The image of the Chancellor was replaced with one of the Federation cruiser, a pill-shaped starship bristling with weaponry. While destroyers were more heavily armed, they were brawlers. Cruisers were quick and dirty, their usual assault vector being a drop from hyperspace to unload their heavy ordinance, and then a massive thrust to clear their initial drop location. Once the warheads hit their targets, the cruiser would go back into hyperspace and either rendezvous with the formation point of the attack group, or move away and return for a second run.
It was the starfighters that would work to keep the cruisers in line, using probabilistic models designed by top military intelligence to calculate the most likely assault vectors and arrange for a squadron or two to intercept the cruisers when they fell out of FTL. A starfighter at existing velocity could easily outpace a cruiser that had to thrust from "hyperdeath" - the relative standstill required before and after hyperspace travel. This allowed the pilots to fly rings around the cruiser, weakening shields, inflicting damage, or forcing it to launch its own smaller ships, which in turn served to prevent them from leaving the field.
"Sunny, you'll be leading the ghost team onto the station," Millie said. "I'm transferring your specific mission orders and data now." Mitchell glanced back, finding the petite woman with the black hair. She nodded almost imperceptibly, and then put her hand on the arm of the person sitting next to her, an unassuming, younger man with a mop of blonde hair and a sharp face. Was she Sunny, or was he?
"Shank, your grunts will be on standby for extraction, full exo. If things go bad in a hurry, you need to make sure the ghosts get back alive."
"Yes, ma'am," Shank said. Mitchell saw he was the big black man from the fight.
"Rain, you and Ares will be suited up and running hot. If this thing blows up, you can bet we'll be hit like a hornet in a beehive. The Schism only has a few fixed projectile positions, a couple of laser batteries, and minimal shields. We won't last two minutes against a Federation cruiser."
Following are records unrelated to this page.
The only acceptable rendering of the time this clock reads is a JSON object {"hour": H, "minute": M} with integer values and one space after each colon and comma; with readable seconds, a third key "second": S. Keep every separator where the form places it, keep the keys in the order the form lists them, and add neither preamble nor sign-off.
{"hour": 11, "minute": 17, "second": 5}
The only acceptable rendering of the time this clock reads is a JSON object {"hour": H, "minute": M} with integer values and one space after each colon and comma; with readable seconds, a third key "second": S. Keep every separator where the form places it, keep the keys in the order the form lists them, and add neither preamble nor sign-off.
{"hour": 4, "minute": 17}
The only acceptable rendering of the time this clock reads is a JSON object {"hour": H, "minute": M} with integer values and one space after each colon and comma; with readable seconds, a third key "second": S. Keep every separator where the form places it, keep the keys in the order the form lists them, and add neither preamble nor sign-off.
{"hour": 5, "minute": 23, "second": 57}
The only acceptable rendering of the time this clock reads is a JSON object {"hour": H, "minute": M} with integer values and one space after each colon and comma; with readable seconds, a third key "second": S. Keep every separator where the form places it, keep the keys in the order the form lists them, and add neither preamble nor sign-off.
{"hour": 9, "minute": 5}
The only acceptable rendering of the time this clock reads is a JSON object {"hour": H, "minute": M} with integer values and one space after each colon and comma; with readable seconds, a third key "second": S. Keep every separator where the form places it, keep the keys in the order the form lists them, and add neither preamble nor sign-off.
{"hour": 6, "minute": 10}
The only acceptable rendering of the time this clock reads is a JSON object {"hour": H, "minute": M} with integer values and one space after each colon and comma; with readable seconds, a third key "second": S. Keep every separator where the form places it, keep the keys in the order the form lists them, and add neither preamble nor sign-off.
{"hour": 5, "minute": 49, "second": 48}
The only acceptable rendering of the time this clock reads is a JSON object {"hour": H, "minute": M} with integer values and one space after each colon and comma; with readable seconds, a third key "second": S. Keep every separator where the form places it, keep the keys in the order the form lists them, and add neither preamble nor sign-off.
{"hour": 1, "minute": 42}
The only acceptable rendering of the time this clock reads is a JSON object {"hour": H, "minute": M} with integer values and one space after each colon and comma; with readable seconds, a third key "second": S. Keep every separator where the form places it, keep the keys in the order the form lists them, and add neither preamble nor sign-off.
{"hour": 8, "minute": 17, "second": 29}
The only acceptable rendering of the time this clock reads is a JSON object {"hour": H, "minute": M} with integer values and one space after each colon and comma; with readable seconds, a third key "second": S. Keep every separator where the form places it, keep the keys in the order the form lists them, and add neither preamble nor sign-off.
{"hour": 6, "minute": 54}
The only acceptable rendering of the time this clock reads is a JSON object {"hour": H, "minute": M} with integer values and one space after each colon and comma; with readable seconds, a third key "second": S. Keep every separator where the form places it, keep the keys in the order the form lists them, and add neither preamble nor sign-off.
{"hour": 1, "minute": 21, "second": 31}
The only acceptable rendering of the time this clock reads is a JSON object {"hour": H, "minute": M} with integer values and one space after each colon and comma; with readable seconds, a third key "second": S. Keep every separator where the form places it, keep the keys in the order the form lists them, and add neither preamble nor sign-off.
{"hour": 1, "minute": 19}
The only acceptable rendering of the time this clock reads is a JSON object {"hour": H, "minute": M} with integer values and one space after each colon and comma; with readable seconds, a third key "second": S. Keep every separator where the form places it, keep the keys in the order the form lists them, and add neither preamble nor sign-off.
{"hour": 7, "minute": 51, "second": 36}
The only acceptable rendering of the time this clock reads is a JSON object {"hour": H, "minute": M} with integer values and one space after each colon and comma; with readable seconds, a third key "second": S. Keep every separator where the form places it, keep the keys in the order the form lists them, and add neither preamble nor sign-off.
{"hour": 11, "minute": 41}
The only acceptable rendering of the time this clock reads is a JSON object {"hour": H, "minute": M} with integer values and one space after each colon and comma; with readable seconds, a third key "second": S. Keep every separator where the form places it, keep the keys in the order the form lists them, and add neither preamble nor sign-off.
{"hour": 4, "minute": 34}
"Yes, Captain," Ilanka said.
"I'm transmitting mission data to the rest of you now. Most of you have done this before. You know the stakes." She turned her head, looking directly at Mitchell. "To be clear for the benefit of our newest member: my direct orders are to vaporize the Schism and send kill signals to all of the crew the moment I believe mission secrecy has been compromised. Remember, we don't exist, and nobody will miss us when we're gone."
Mitchell stared back at her, keeping his expression flat while he shivered on the inside. The truth of his situation hadn't truly hit him when M had removed his helmet and showed himself a clone. It hadn't struck him when he spent eight days in confinement. It hadn't sunk in before, during, or after the initiation. Only now, only after hearing those words, did his mind finish the calculation.
This was his life for the rest of his life, for as long as it lasted.
What surprised him was that after everything that had happened surrounding the Shot, he was almost happy about it.
"Yes, Firedog?" Millie said, looking back at Cormac. The private must have knocked her p-rat with a question.
"I couldn't help but notice we're launching this little bit of mayhem on a Federation dock. I know Sunny looks just like one of them bastards, but Shadow is going to stand out like a boil on my cock. How exactly are they going to infiltrate security to get a shot at the Chancellor?"
"Shut it, Dog," Shank said, turning towards his soldier. "You know that's need-to-know, and you don't."